Exercise brief: Transcribe each line below verbatim; pictures excluded.

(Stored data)

*** Block opens ***

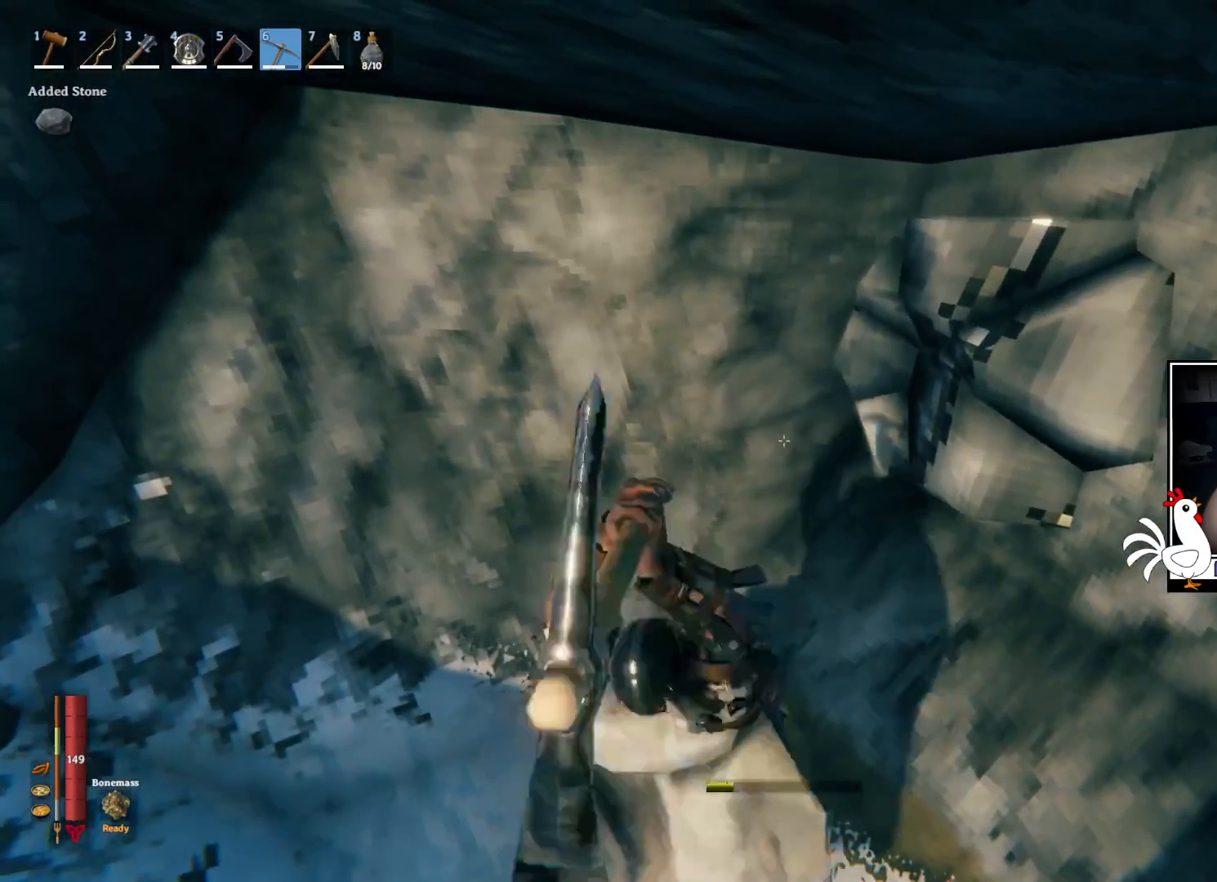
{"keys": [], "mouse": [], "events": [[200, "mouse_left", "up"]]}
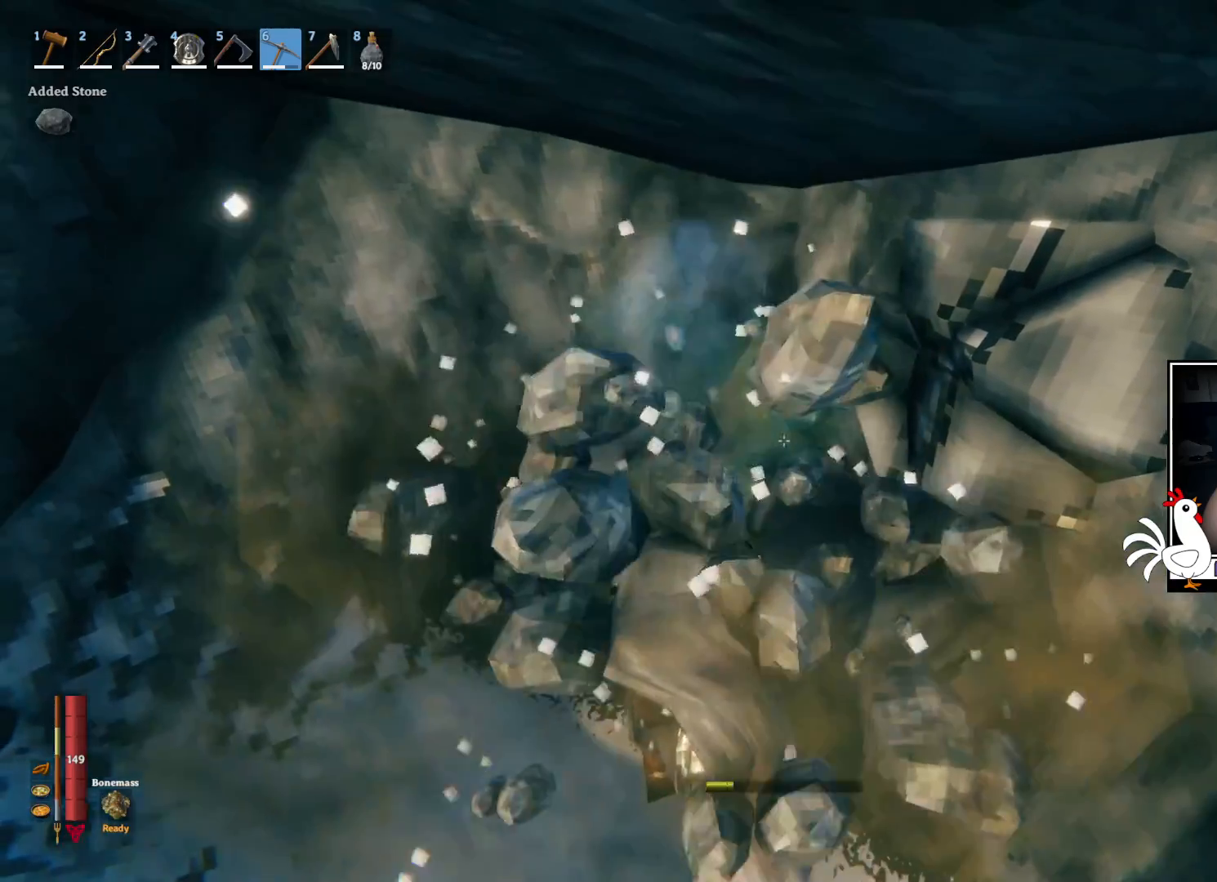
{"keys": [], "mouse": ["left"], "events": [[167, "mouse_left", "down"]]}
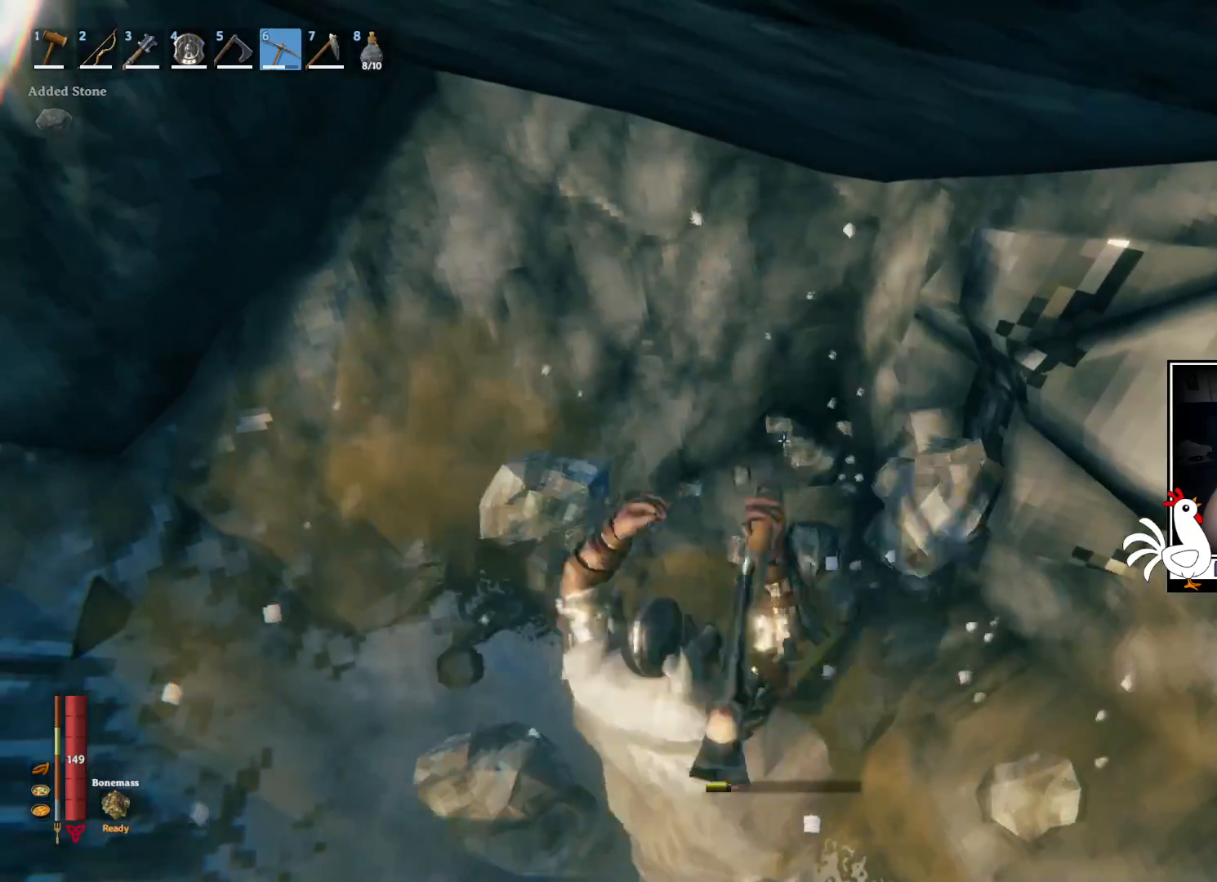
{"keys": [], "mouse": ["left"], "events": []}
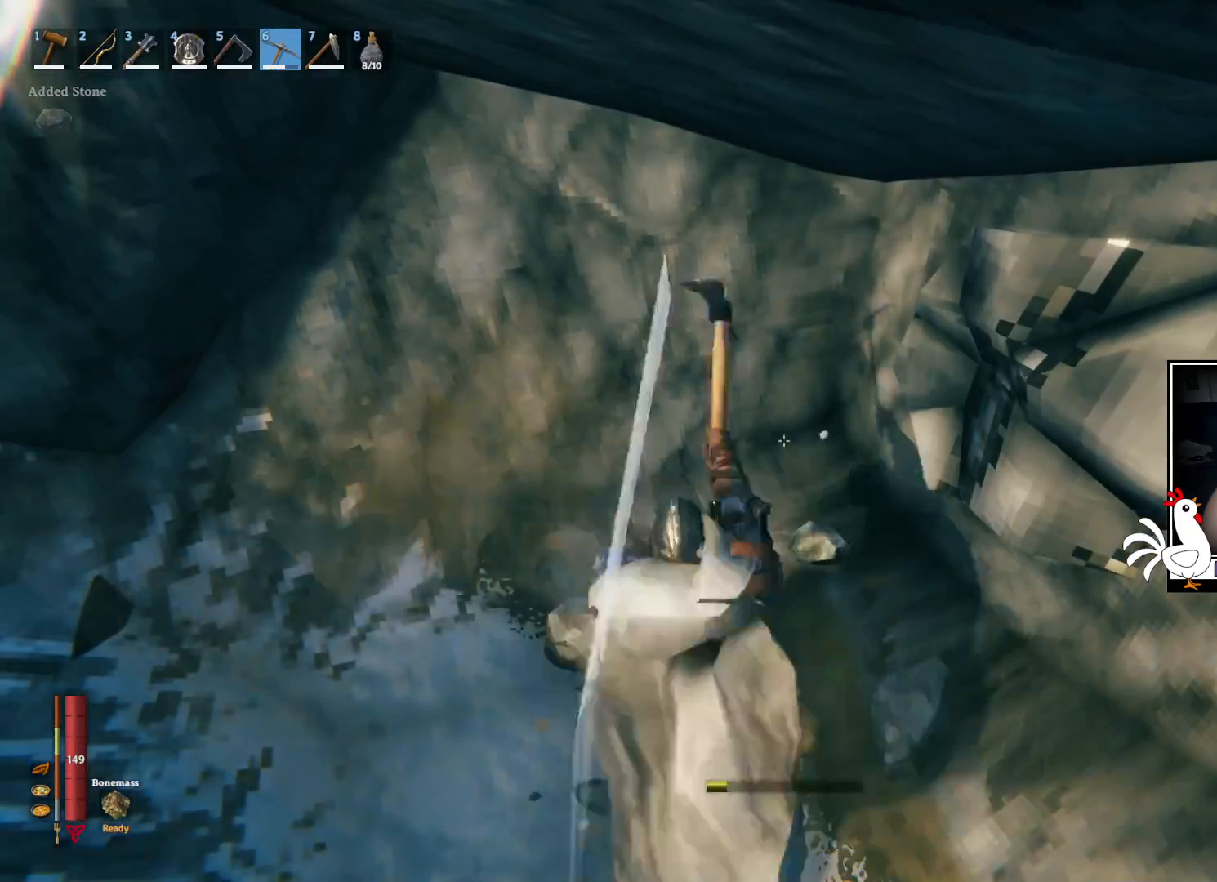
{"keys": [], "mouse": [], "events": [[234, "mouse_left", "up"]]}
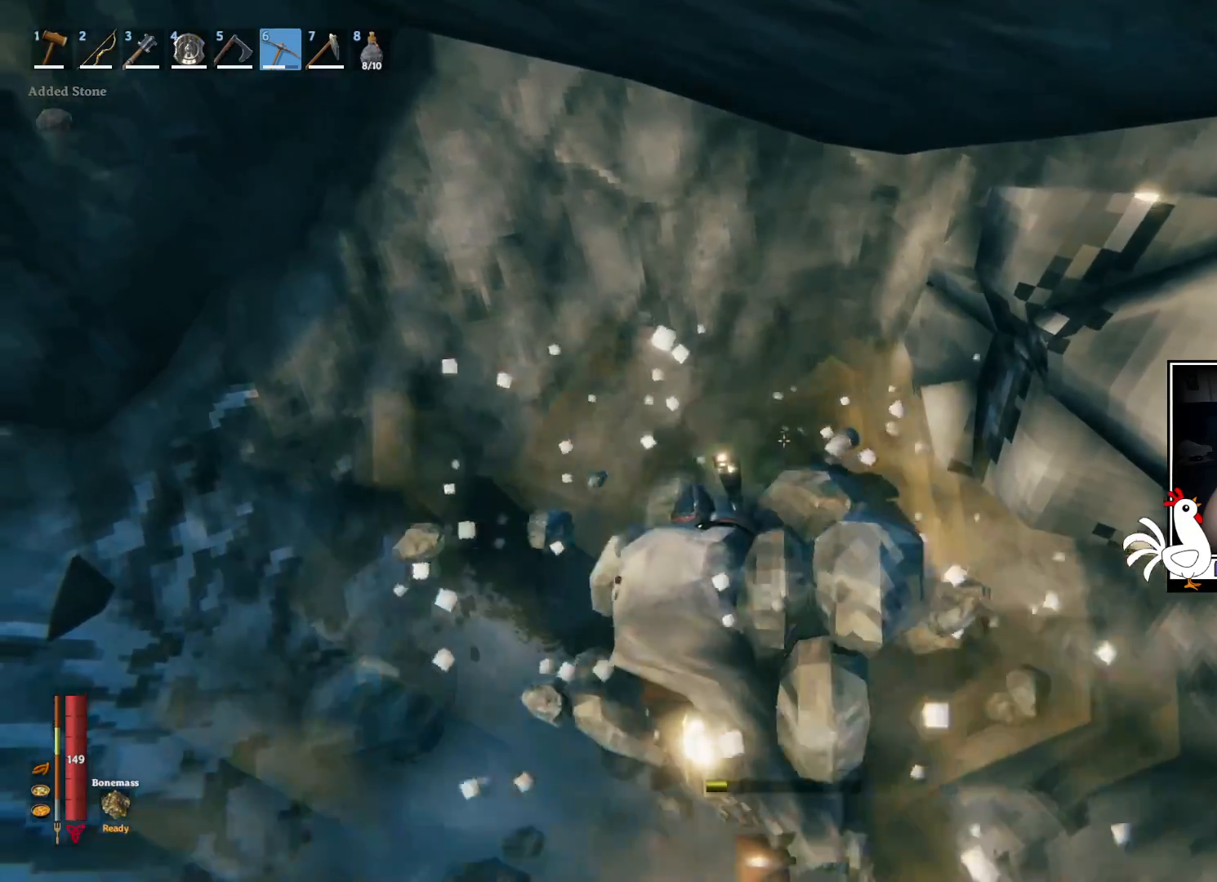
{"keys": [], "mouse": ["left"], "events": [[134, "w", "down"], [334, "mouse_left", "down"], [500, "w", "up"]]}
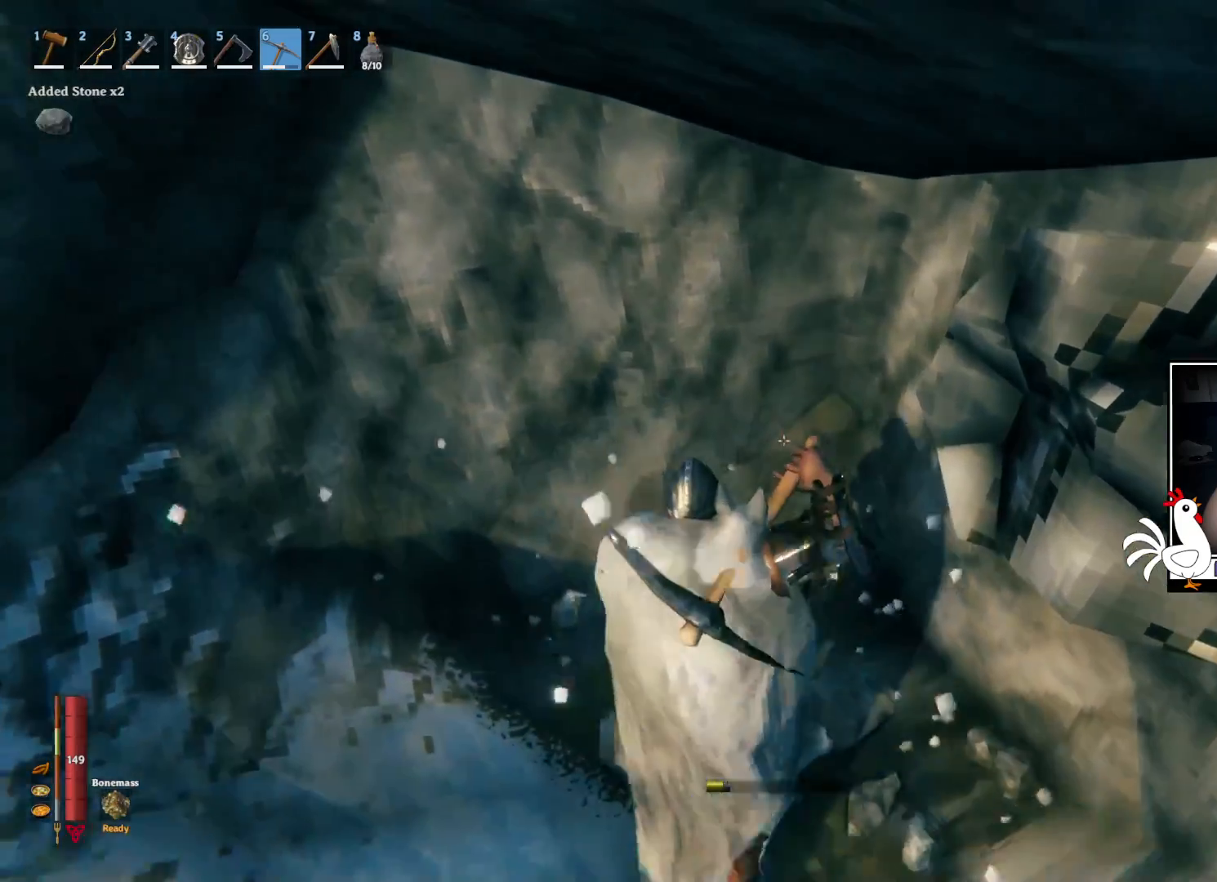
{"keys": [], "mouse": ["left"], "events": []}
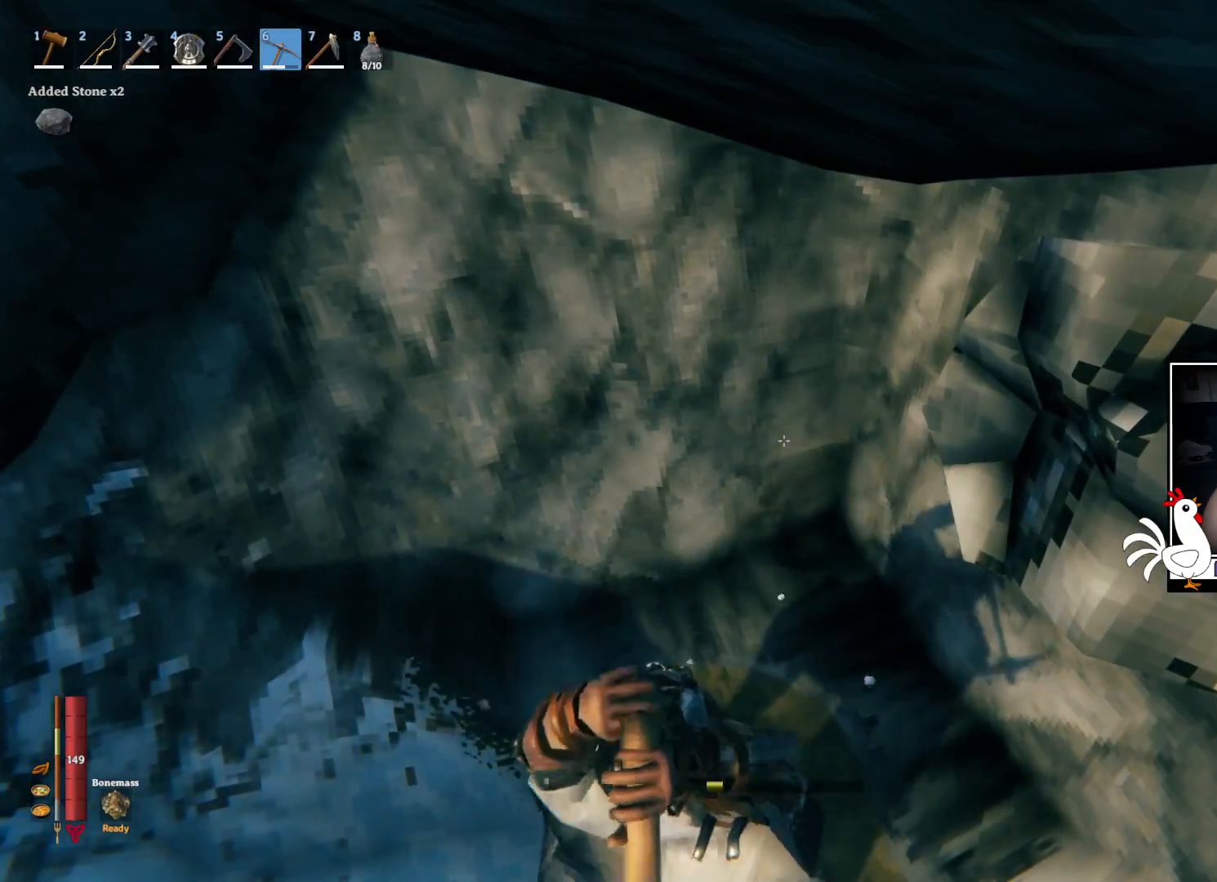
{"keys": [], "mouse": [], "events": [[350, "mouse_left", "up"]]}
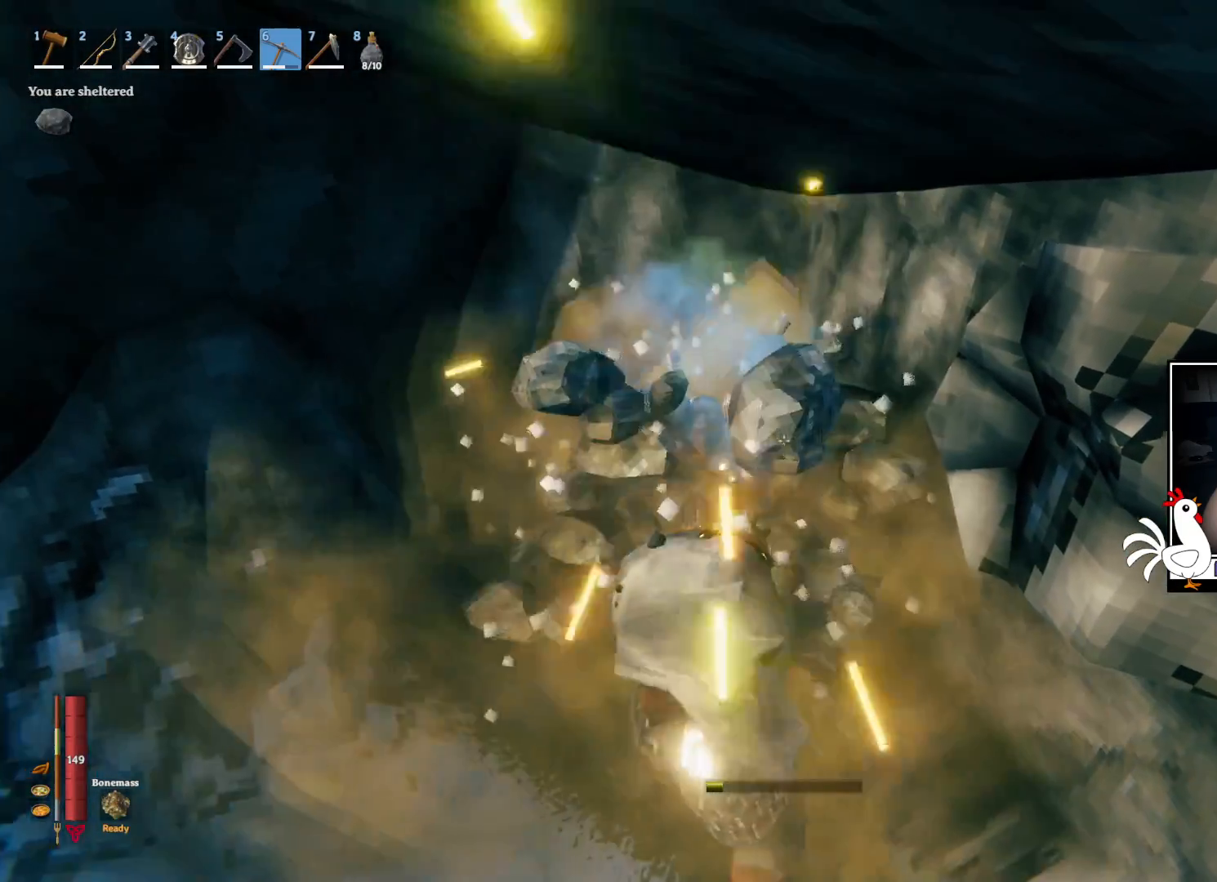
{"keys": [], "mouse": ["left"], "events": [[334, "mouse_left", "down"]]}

*** Block closes ***

Answer space:
{"keys": [], "mouse": [], "events": [[200, "mouse_left", "up"]]}
{"keys": [], "mouse": ["left"], "events": [[167, "mouse_left", "down"]]}
{"keys": [], "mouse": ["left"], "events": []}
{"keys": [], "mouse": [], "events": [[234, "mouse_left", "up"]]}
{"keys": [], "mouse": ["left"], "events": [[134, "w", "down"], [334, "mouse_left", "down"], [500, "w", "up"]]}
{"keys": [], "mouse": ["left"], "events": []}
{"keys": [], "mouse": [], "events": [[350, "mouse_left", "up"]]}
{"keys": [], "mouse": ["left"], "events": [[334, "mouse_left", "down"]]}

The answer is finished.